§ **Stated task 1**:
Answer these questions using the passage on why the co-defendants' interests were "materially adverse":
(a) Whose complaint alleged that the individual defendants acted within the course and scope of their employment with Pinnacle?
(b) According to the passage, what might Pinnacle wish to argue in order to avoid liability?
(c) What is the second reason the court identifies?
§ **Stated task 2**: Continue the passage on why the co-defendants' interests were "materially adverse" from the point where it stops.

[Begin Provided text]

The dispute thus centers on the meaning and application of “materially adverse” in a co‑defendant context.

3.2.2 Why the Interests Were “Materially Adverse”

The court identifies several interlocking reasons:

  1. Allegations of agency and scope of employment create inherent tension.
    1 Source’s complaint alleged that the individual defendants acted:
    “within the course and scope of their employment with Pinnacle and at Pinnacle’s encouragement to commit tortious acts.”
    This allegation raises a classic conflict:
    • Pinnacle may wish to argue that any wrongful conduct was outside the scope of employment and contrary to its directions, in order to avoid liability.
    • The individual defendants, by contrast, may argue that they were merely following Pinnacle’s policies or instructions and thus were not personally culpable, or at least should share or shift blame to Pinnacle.
    The court explains:
    “This necessarily creates a tension between defendants as to the attribution of liability. Were separate defendants acting for their own benefit or for the benefit of Pinnacle and at its behest?”
    That question puts Pinnacle and the individual defendants on a collision course regarding facts and legal theories.
  2. Anthony’s deemed admissions directly implicate Pinnacle.

[End Provided text]
[Begin Data rows]

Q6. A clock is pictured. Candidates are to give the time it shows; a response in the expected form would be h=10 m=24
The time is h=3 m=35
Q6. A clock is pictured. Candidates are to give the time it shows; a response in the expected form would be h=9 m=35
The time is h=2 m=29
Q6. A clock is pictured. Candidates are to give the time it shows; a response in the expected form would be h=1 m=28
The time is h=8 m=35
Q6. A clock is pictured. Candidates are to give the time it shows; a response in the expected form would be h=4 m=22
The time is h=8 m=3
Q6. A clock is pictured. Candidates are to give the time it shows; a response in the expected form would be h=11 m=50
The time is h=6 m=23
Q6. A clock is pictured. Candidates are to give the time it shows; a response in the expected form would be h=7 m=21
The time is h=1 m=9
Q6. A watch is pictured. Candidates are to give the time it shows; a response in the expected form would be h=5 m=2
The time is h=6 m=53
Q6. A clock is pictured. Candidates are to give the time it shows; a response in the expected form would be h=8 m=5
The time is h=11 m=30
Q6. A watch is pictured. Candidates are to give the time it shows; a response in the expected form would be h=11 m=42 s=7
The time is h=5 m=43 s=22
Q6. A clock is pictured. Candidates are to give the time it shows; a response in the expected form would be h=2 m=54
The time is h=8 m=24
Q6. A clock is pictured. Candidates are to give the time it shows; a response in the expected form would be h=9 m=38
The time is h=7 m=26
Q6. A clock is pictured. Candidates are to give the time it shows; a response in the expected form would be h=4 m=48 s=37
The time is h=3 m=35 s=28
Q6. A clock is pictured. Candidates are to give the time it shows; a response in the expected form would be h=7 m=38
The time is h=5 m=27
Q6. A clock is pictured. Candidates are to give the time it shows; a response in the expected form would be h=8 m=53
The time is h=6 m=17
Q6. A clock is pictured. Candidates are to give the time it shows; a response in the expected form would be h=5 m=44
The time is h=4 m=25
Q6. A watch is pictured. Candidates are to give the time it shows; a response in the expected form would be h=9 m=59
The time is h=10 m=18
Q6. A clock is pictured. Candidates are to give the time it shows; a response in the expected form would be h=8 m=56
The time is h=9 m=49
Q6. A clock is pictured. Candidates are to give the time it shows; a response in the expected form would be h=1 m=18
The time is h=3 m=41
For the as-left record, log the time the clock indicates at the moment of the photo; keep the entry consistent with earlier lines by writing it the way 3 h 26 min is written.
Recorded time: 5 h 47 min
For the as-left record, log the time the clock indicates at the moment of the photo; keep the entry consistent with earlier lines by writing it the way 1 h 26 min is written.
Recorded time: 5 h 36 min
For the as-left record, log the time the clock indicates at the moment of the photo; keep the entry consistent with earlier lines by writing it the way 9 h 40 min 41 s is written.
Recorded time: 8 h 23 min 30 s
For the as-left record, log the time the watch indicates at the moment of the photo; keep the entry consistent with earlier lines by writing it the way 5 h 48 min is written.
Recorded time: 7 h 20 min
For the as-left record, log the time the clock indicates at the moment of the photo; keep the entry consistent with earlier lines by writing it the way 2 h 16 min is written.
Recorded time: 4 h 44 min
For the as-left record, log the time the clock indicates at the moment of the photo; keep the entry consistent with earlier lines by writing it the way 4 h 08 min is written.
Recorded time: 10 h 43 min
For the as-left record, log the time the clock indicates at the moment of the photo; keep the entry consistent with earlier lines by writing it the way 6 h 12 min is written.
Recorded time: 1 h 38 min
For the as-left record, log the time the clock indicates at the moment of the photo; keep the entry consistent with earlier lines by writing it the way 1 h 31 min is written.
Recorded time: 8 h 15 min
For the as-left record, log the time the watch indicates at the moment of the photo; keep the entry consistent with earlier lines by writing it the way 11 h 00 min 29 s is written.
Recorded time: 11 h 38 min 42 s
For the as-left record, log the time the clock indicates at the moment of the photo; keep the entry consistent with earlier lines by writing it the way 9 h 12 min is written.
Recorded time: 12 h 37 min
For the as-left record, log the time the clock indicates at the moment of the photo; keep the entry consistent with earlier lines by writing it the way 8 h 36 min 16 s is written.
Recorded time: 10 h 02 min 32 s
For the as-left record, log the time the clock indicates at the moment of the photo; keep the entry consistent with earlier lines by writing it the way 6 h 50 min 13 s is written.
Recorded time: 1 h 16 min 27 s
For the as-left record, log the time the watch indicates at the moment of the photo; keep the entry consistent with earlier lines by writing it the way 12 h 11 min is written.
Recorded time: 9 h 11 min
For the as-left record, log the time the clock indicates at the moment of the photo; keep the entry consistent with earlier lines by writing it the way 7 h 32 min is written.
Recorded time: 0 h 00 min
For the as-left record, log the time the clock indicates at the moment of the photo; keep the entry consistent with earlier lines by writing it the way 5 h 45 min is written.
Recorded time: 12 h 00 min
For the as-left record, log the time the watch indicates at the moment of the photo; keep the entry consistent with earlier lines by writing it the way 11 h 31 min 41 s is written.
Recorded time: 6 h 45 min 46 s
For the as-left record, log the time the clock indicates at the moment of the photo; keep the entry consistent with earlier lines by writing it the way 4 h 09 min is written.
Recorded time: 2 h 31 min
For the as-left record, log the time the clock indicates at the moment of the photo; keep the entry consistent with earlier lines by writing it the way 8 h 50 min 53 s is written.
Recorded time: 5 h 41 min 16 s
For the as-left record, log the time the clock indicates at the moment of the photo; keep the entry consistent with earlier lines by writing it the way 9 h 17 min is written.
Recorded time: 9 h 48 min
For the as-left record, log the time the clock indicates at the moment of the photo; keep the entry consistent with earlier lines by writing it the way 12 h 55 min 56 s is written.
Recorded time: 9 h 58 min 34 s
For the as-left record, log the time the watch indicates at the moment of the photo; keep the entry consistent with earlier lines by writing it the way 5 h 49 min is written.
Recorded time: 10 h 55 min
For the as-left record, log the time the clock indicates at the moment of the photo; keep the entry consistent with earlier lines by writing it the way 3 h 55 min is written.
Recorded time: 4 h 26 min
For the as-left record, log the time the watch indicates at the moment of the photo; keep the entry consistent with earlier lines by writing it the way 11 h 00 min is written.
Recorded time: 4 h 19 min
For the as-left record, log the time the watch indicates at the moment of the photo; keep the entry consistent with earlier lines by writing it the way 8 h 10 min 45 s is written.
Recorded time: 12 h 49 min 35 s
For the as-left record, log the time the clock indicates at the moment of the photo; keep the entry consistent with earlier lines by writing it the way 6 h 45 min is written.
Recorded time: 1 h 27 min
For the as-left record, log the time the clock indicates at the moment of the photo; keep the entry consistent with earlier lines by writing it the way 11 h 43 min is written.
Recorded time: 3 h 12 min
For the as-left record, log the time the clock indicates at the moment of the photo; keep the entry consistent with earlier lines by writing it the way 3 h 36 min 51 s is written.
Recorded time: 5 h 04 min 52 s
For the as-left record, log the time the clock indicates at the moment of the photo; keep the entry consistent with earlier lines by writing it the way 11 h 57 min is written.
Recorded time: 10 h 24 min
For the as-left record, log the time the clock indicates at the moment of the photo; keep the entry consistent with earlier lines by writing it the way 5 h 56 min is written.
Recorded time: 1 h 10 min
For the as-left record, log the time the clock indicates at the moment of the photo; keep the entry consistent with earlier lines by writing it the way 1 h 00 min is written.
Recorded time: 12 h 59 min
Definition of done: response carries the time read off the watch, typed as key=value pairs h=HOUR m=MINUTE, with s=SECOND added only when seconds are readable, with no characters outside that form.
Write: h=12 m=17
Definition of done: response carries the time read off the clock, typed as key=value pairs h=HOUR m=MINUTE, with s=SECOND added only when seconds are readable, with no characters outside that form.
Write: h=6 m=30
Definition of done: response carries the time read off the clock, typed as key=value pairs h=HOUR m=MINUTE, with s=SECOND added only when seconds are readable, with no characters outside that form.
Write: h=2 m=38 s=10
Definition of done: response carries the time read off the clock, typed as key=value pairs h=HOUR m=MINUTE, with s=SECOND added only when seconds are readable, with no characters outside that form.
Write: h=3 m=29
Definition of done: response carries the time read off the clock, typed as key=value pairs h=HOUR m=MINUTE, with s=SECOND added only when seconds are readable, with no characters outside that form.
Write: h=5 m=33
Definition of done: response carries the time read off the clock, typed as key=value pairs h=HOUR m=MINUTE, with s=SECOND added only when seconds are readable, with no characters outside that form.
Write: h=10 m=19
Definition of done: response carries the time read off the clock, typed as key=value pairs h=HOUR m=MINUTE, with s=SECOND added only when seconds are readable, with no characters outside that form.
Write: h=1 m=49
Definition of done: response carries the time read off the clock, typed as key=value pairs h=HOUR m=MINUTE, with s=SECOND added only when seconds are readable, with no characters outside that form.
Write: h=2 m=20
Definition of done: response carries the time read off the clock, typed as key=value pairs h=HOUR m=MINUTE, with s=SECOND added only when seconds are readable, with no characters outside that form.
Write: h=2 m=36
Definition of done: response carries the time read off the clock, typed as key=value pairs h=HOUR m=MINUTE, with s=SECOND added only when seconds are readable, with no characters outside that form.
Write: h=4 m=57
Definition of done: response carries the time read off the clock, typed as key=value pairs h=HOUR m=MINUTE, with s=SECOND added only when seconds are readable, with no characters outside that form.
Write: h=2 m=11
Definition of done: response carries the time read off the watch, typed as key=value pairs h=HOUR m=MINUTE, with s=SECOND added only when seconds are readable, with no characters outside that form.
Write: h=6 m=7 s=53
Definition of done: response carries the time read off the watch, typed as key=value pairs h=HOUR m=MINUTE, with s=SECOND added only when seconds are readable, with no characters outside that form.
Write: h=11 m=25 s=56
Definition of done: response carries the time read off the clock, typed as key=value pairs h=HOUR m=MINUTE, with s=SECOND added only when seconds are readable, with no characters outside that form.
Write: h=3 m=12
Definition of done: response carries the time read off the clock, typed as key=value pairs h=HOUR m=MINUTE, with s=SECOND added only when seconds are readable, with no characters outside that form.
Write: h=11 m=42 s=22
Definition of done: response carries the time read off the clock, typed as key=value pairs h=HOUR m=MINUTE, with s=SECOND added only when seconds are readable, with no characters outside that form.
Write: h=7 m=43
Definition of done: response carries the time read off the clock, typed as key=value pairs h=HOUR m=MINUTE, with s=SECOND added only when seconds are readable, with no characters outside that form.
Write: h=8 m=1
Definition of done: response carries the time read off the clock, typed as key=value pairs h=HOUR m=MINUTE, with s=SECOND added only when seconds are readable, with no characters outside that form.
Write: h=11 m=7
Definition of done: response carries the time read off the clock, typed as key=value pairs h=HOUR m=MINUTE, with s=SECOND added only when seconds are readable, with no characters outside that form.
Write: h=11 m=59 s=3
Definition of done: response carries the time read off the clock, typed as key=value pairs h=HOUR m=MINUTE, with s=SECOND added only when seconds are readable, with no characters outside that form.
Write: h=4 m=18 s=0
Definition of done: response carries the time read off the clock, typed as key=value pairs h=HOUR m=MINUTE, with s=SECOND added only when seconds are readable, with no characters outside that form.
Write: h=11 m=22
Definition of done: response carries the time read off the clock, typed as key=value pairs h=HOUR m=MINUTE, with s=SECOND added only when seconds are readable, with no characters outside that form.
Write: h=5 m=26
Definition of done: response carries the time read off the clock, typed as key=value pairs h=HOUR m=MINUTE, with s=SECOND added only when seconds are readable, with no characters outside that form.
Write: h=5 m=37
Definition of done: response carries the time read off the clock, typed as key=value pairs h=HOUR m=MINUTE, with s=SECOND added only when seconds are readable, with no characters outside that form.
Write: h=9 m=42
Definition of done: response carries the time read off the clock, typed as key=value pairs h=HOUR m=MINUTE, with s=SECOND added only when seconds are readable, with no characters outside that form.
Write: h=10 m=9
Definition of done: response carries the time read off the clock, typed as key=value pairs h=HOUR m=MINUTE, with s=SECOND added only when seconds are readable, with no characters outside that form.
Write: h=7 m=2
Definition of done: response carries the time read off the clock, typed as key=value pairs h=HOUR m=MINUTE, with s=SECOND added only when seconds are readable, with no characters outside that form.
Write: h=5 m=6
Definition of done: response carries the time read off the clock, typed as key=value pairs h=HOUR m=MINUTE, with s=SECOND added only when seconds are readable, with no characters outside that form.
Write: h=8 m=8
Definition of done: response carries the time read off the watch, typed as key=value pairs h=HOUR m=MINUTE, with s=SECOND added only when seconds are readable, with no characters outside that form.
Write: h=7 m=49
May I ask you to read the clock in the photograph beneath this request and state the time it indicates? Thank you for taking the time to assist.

[End Data rows]

§ **Exercise answer 1**:
(a) 1 Source's complaint.
(b) That any wrongful conduct was outside the scope of employment and contrary to its directions.
(c) Anthony's deemed admissions directly implicate Pinnacle.

§ **Exercise answer 2**:
    When Anthony failed to respond to requests for admission, certain statements became conclusively established against him. Among them was the admission that Pinnacle:
    “instructed and encouraged Anthony ‘to contact 1 Source clients and make derogatory and defamatory statements about 1 Source in an attempt to induce the clients to stop doing business with 1 Source and move their business to Pinnacle.’”
    This admission places Pinnacle at the center of the alleged wrongful scheme.
    • Pinnacle’s answer, however, denied that the Sanchezes made defamatory statements within the scope of their employment, implicitly contesting or distancing itself from Anthony’s admitted conduct.
    • This mismatch between the former client’s deemed admissions and the current client’s defense posture exemplifies “material adversity.”
  3. Pinnacle’s affirmative pleading to shift blame to “persons over whom Pinnacle had no control.”
    Pinnacle’s answer to the second amended complaint included an affirmative allegation that any damage suffered by 1 Source was caused by persons “over whom Pinnacle had no control and for whom Pinnacle is not responsible.” This defense strategy:
    • Explicitly seeks to separate Pinnacle’s liability from the actions of others—most naturally, the codefendants who allegedly carried out the wrongful acts.
    • Positions Pinnacle to argue that any wrongdoing was the sole responsibility of those other persons (including its former clients) rather than the company itself.
    • Is functionally incompatible with continuing a loyalty‑based obligation to those former clients; it depends on sacrificing their interests to protect Pinnacle.
  4. RMP’s own recognition of “potential conflicts of interest.”
    Twice, RMP moved to withdraw as counsel for the individual defendants (the Sanchezes and Sumpter), each time expressly citing a “potential conflict of interest” between Pinnacle and those individuals once they were no longer Pinnacle employees.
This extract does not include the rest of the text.